Information provided —
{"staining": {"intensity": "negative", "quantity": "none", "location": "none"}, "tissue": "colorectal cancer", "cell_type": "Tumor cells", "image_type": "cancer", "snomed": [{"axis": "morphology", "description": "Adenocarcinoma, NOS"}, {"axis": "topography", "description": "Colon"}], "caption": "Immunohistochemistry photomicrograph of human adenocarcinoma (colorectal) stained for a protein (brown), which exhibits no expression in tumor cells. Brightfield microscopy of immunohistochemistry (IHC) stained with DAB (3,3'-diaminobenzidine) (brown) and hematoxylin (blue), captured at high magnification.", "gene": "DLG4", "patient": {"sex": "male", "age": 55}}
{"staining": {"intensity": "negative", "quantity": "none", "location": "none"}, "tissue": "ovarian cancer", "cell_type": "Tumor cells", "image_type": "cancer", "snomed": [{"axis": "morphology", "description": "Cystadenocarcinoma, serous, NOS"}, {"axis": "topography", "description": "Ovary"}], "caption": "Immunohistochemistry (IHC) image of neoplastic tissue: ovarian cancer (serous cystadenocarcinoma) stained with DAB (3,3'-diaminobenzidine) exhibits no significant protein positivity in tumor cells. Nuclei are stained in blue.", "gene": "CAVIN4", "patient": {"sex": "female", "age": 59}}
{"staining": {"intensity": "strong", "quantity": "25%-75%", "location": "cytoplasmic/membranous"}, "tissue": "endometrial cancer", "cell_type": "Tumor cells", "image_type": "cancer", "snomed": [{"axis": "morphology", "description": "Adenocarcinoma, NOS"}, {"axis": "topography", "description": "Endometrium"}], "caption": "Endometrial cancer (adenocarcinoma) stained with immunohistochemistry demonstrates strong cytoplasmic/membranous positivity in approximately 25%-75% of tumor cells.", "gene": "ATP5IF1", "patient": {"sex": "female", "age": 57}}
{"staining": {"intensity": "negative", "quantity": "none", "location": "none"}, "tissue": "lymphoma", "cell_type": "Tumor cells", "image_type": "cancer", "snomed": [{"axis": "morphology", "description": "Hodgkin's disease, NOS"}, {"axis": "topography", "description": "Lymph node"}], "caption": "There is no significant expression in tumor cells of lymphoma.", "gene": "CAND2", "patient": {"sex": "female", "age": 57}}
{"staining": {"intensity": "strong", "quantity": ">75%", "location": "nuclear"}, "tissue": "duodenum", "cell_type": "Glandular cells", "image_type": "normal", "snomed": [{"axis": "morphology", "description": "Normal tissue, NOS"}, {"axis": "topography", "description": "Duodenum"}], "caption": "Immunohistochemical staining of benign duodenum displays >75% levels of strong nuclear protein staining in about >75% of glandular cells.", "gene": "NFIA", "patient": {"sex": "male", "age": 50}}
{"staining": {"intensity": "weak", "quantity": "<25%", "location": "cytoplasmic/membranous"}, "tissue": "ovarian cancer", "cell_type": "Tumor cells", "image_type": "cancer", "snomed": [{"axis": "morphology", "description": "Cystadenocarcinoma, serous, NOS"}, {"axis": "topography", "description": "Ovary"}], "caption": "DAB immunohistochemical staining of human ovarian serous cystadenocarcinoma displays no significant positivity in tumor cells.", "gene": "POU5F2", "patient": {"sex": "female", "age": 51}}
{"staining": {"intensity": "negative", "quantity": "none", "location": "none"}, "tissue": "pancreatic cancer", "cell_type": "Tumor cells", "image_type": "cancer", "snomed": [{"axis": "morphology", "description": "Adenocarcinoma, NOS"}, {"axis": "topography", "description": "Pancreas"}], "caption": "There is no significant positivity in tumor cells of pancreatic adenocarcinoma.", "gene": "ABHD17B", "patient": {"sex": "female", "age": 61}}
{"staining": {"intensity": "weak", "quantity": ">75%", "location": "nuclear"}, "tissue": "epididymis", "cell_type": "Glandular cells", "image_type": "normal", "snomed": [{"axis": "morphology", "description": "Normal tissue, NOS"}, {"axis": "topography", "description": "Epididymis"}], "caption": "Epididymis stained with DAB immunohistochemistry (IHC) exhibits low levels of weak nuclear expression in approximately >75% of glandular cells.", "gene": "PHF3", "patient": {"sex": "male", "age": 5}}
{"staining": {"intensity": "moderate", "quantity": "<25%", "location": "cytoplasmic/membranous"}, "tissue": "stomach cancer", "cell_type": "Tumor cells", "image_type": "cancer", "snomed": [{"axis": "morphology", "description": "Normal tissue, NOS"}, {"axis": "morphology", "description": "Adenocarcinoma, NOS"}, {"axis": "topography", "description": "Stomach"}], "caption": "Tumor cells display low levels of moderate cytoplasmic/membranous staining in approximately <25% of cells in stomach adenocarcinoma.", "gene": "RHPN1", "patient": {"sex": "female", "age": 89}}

What to work on — All of the entries need to be reproduced exactly; please write them out.

Written solution —
{"staining": {"intensity": "negative", "quantity": "none", "location": "none"}, "tissue": "colorectal cancer", "cell_type": "Tumor cells", "image_type": "cancer", "snomed": [{"axis": "morphology", "description": "Adenocarcinoma, NOS"}, {"axis": "topography", "description": "Colon"}], "caption": "Immunohistochemistry photomicrograph of human adenocarcinoma (colorectal) stained for a protein (brown), which exhibits no expression in tumor cells. Brightfield microscopy of immunohistochemistry (IHC) stained with DAB (3,3'-diaminobenzidine) (brown) and hematoxylin (blue), captured at high magnification.", "gene": "DLG4", "patient": {"sex": "male", "age": 55}}
{"staining": {"intensity": "negative", "quantity": "none", "location": "none"}, "tissue": "ovarian cancer", "cell_type": "Tumor cells", "image_type": "cancer", "snomed": [{"axis": "morphology", "description": "Cystadenocarcinoma, serous, NOS"}, {"axis": "topography", "description": "Ovary"}], "caption": "Immunohistochemistry (IHC) image of neoplastic tissue: ovarian cancer (serous cystadenocarcinoma) stained with DAB (3,3'-diaminobenzidine) exhibits no significant protein positivity in tumor cells. Nuclei are stained in blue.", "gene": "CAVIN4", "patient": {"sex": "female", "age": 59}}
{"staining": {"intensity": "strong", "quantity": "25%-75%", "location": "cytoplasmic/membranous"}, "tissue": "endometrial cancer", "cell_type": "Tumor cells", "image_type": "cancer", "snomed": [{"axis": "morphology", "description": "Adenocarcinoma, NOS"}, {"axis": "topography", "description": "Endometrium"}], "caption": "Endometrial cancer (adenocarcinoma) stained with immunohistochemistry demonstrates strong cytoplasmic/membranous positivity in approximately 25%-75% of tumor cells.", "gene": "ATP5IF1", "patient": {"sex": "female", "age": 57}}
{"staining": {"intensity": "negative", "quantity": "none", "location": "none"}, "tissue": "lymphoma", "cell_type": "Tumor cells", "image_type": "cancer", "snomed": [{"axis": "morphology", "description": "Hodgkin's disease, NOS"}, {"axis": "topography", "description": "Lymph node"}], "caption": "There is no significant expression in tumor cells of lymphoma.", "gene": "CAND2", "patient": {"sex": "female", "age": 57}}
{"staining": {"intensity": "strong", "quantity": ">75%", "location": "nuclear"}, "tissue": "duodenum", "cell_type": "Glandular cells", "image_type": "normal", "snomed": [{"axis": "morphology", "description": "Normal tissue, NOS"}, {"axis": "topography", "description": "Duodenum"}], "caption": "Immunohistochemical staining of benign duodenum displays >75% levels of strong nuclear protein staining in about >75% of glandular cells.", "gene": "NFIA", "patient": {"sex": "male", "age": 50}}
{"staining": {"intensity": "weak", "quantity": "<25%", "location": "cytoplasmic/membranous"}, "tissue": "ovarian cancer", "cell_type": "Tumor cells", "image_type": "cancer", "snomed": [{"axis": "morphology", "description": "Cystadenocarcinoma, serous, NOS"}, {"axis": "topography", "description": "Ovary"}], "caption": "DAB immunohistochemical staining of human ovarian serous cystadenocarcinoma displays no significant positivity in tumor cells.", "gene": "POU5F2", "patient": {"sex": "female", "age": 51}}
{"staining": {"intensity": "negative", "quantity": "none", "location": "none"}, "tissue": "pancreatic cancer", "cell_type": "Tumor cells", "image_type": "cancer", "snomed": [{"axis": "morphology", "description": "Adenocarcinoma, NOS"}, {"axis": "topography", "description": "Pancreas"}], "caption": "There is no significant positivity in tumor cells of pancreatic adenocarcinoma.", "gene": "ABHD17B", "patient": {"sex": "female", "age": 61}}
{"staining": {"intensity": "weak", "quantity": ">75%", "location": "nuclear"}, "tissue": "epididymis", "cell_type": "Glandular cells", "image_type": "normal", "snomed": [{"axis": "morphology", "description": "Normal tissue, NOS"}, {"axis": "topography", "description": "Epididymis"}], "caption": "Epididymis stained with DAB immunohistochemistry (IHC) exhibits low levels of weak nuclear expression in approximately >75% of glandular cells.", "gene": "PHF3", "patient": {"sex": "male", "age": 5}}
{"staining": {"intensity": "moderate", "quantity": "<25%", "location": "cytoplasmic/membranous"}, "tissue": "stomach cancer", "cell_type": "Tumor cells", "image_type": "cancer", "snomed": [{"axis": "morphology", "description": "Normal tissue, NOS"}, {"axis": "morphology", "description": "Adenocarcinoma, NOS"}, {"axis": "topography", "description": "Stomach"}], "caption": "Tumor cells display low levels of moderate cytoplasmic/membranous staining in approximately <25% of cells in stomach adenocarcinoma.", "gene": "RHPN1", "patient": {"sex": "female", "age": 89}}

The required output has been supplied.